For TaqMan assays, the primer-dimer problem is largely eliminated because the probe provides sequence-specific detection. This makes Ct values of 35–37 somewhat more trustworthy than SYBR equivalents, though stochastic sampling noise still applies. If you're routinely working in this range, TaqMan (or other hydrolysis probe chemistries) is worth the extra cost per target.

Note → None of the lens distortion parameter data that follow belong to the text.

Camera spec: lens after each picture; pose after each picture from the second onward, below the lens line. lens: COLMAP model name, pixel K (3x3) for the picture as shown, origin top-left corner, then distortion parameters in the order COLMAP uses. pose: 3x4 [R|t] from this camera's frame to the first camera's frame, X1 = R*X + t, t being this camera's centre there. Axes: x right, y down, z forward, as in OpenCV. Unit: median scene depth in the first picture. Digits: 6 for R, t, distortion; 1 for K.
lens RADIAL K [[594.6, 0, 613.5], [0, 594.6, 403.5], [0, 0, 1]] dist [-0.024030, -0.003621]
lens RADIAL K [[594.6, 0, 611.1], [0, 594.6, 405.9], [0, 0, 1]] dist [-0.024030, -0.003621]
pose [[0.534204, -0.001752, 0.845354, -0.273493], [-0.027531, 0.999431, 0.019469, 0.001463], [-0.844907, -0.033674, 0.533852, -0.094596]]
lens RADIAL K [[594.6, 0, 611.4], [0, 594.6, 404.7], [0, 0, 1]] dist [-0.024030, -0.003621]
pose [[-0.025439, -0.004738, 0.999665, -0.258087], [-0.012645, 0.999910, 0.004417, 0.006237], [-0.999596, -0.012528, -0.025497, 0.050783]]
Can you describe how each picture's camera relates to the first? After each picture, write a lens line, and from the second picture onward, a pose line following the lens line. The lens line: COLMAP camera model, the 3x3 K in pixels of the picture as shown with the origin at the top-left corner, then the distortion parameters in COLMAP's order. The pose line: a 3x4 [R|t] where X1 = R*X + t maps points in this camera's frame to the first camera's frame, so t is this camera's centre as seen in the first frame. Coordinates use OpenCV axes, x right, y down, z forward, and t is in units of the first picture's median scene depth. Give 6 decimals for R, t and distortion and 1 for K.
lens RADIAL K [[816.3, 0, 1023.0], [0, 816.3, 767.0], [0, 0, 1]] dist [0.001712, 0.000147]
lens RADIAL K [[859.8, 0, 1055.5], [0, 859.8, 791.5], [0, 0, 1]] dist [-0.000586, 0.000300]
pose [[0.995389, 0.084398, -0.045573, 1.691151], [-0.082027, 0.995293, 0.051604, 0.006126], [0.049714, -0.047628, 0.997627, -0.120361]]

For NTC wells that show late amplification (Ct 37–40), don't panic, but don't ignore it either. In SYBR assays with well-designed primers (checked via melt curve), NTC amplification at Ct > 38 is usually primer dimer and not a contamination crisis. But if your NTC Ct is creeping down over successive runs — 39, then 37, then 35 — you have a progressive contamination issue, likely from amplicon carryover, and you need to clean your workspace, remake reagents, and aliquot fresh primer stocks.

A good workflow for any experiment with targets near the detection boundary: run your data through systematic checks for replicate concordance, NTC separation, and melt curve quality before interpreting fold-changes. VoilaPCR flags samples with Ct > 35 automatically and checks them against your NTC values, so you can quickly see which late-Ct results are defensible and which should be excluded — without building a spreadsheet from scratch every time.

The bottom line: Ct 35 isn't a magic number. Your assay's actual LOD is the number that matters, and the only way to know it is to measure it.